- [TASK GOAL]:
Reproduce every line of the following material verbatim, preserving its order and line breaks.

- [DATA FOR PROCESSING]:
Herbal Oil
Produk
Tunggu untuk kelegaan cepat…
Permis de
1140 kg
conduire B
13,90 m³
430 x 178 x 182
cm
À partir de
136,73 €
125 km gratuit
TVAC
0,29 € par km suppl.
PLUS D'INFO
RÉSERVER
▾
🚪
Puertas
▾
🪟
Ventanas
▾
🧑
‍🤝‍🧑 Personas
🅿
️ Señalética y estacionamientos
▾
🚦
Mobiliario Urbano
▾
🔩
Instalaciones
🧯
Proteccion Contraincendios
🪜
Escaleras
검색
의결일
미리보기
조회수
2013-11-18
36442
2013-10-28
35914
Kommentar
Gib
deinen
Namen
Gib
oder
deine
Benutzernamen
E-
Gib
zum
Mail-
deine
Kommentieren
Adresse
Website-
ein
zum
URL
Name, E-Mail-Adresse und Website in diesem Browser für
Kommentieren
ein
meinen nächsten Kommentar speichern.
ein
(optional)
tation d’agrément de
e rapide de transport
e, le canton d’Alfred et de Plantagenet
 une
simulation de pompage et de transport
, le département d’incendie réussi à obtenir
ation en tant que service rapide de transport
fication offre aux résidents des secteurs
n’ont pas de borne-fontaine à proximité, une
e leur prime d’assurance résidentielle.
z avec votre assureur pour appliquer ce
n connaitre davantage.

- [TASK RESULT]:
Herbal Oil
Produk
Tunggu untuk kelegaan cepat…
Permis de
1140 kg
conduire B
13,90 m³
430 x 178 x 182
cm
À partir de
136,73 €
125 km gratuit
TVAC
0,29 € par km suppl.
PLUS D'INFO
RÉSERVER
▾
🚪
Puertas
▾
🪟
Ventanas
▾
🧑
‍🤝‍🧑 Personas
🅿
️ Señalética y estacionamientos
▾
🚦
Mobiliario Urbano
▾
🔩
Instalaciones
🧯
Proteccion Contraincendios
🪜
Escaleras
검색
의결일
미리보기
조회수
2013-11-18
36442
2013-10-28
35914
Kommentar
Gib
deinen
Namen
Gib
oder
deine
Benutzernamen
E-
Gib
zum
Mail-
deine
Kommentieren
Adresse
Website-
ein
zum
URL
Name, E-Mail-Adresse und Website in diesem Browser für
Kommentieren
ein
meinen nächsten Kommentar speichern.
ein
(optional)
tation d’agrément de
e rapide de transport
e, le canton d’Alfred et de Plantagenet
 une
simulation de pompage et de transport
, le département d’incendie réussi à obtenir
ation en tant que service rapide de transport
fication offre aux résidents des secteurs
n’ont pas de borne-fontaine à proximité, une
e leur prime d’assurance résidentielle.
z avec votre assureur pour appliquer ce
n connaitre davantage.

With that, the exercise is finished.